Sendo assim, pretendemos fugir de uma concepção que opõe a objetividade de um lado e o subjetividade de outro. Entendemos que as formas de perceber o mundo social têm um efeito definidor do mesmo. Precisamos incorporar na análise do social os feitos da teoria na própria constituição desta dinâmica. Denuncia e enunciado, prescrição e descrição confundem-se nas falas. Na instituição de uma nova percepção do social apresentada como fundamentada na razão e/ou em valores, as novas representações apresentam como enunciados e descrições o que pode ser percebido como denuncias e prescrições. Isto é, escondem-se em uma suposta objetividade racional, falas que são subjetivas e valorativas.

A palavra, o ato de nomear, transforma o mundo exterior, material e objetivo ao dotá-lo de significado (valor, utilidade, etc). Se isto é verdadeiro para o mundo das “coisas”, dos objetos inanimados que nos cercam, quanto mais para o universo das práticas sociais, as representações podem contribuir para produzir o que aparentemente descrevem (BOURDIEU, 1998:107). A ação política


tem como objetivo produzir e impor representações (...) do mundo social capazes de agir sobre esse mundo, agindo sobre as representações dos agentes a seu respeito. Ou melhor, tal ação visa fazer ou desfazer os grupos (...) produzindo, reproduzindo ou destruindo as representações que tornam visíveis esses grupos perante eles mesmo e perante os demais” (BOURDIEU, 1998: 117).

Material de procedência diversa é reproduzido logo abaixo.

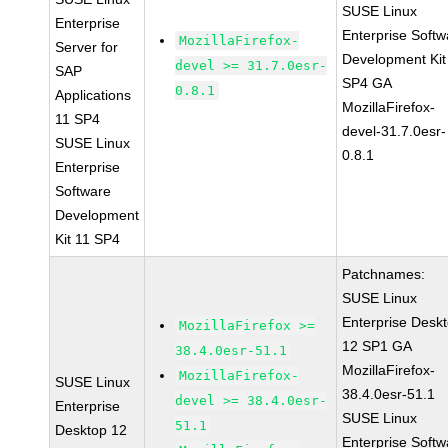
SUSE Linux
Enterprise
Enterprise Softw
MozillaFirefox-
Server for
Development Kit
devel >= 31.7.0esr-
SAP
SP4 GA
0.8.1
Applications
MozillaFirefox-
11 SP4
devel-31.7.0esr-
SUSE Linux
0.8.1
Enterprise
Software
Development
Kit 11 SP4
Patchnames:
SUSE Linux
Enterprise Desk
MozillaFirefox >=
12 SP1 GA
38.4.0esr-51.1
MozillaFirefox-
MozillaFirefox-
SUSE Linux
38.4.0esr-51.1
devel >= 38.4.0esr-
Enterprise
SUSE Linux
51.1
Desktop 12
Enterprise Softw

Decorre disto que a subversão política é também uma subversão cognitiva, ou seja, visa a destituir uma visão de mundo substituindo-a por outra, romper com a ordem e produzir um novo senso comum.

Assim, a linguagem é fator primordial na (des)construção do mundo social, nos informando sobre aspectos fundamentais dos atores sociais na sua luta por instituir e manter suas práticas, valores e interesses. A linguagem é não só o suporte de diferentes idéias e conteúdos, mas é ela própria aspecto constitutivo da idéia. Em sendo assim, ela assume, no nosso caso, uma dupla significação: é fonte e objeto.


(Belo Horizonte, 2005)



Referências

BOURDIEU, Pierre. “Sistemas de ensino e sistemas de aprendizagem.” A Economia das Trocas Simbólicas. São Paulo: Perspectiva, 1987.

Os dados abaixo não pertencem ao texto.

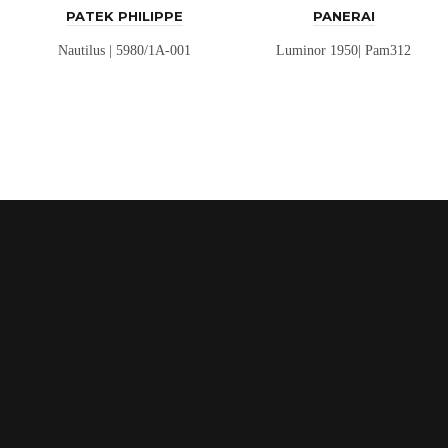
PATEK PHILIPPE
PANERAI
Nautilus | 5980/1A-001
Luminor 1950| Pam312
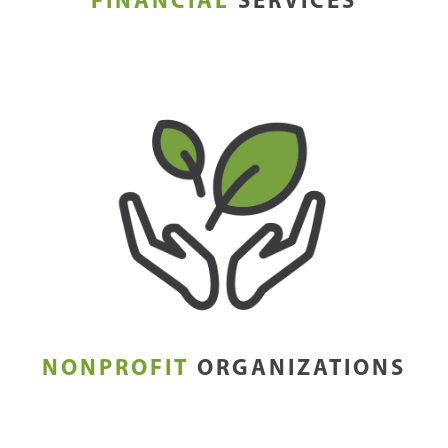
FINANCIAL
SERVICES
NONPROFIT
ORGANIZATIONS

BOURDIEU, Pierre. “Linguagem e poder simbólico”. A Economia das Trocas Lingüísticas – O que falar quer dizer. São Paulo: Edusp, 1998.

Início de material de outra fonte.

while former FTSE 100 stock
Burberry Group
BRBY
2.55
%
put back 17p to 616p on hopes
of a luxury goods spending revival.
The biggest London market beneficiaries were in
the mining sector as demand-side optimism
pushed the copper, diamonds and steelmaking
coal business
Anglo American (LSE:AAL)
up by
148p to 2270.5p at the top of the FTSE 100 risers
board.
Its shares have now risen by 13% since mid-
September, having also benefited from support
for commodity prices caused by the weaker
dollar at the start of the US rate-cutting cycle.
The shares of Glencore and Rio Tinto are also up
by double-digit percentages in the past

BURKE, Peter e PORTER, Roy. (orgs). Linguagem, Indivíduo e Sociedade. São Paulo: Unesp, 1993.

BURKE, Peter e PORTER, Roy. (orgs). História social da linguagem. São Paulo: Unesp/ Cambridge, 1997-a.

BURKE, Peter e PORTER, Roy. (orgs). Línguas e Jargões. São Paulo: Unesp/ Cambridge, 1997- b.

BURKE, Peter. A arte da conversação. São Paulo: Unesp, 1995.

FURET, François. Pensar a Revolução Francesa. Lisboa: Edições 70, [1988]. 

RANCIÈRE, Jacques. O desentendimento  Política e filosofia. São Paulo: Edit. 34, 1996.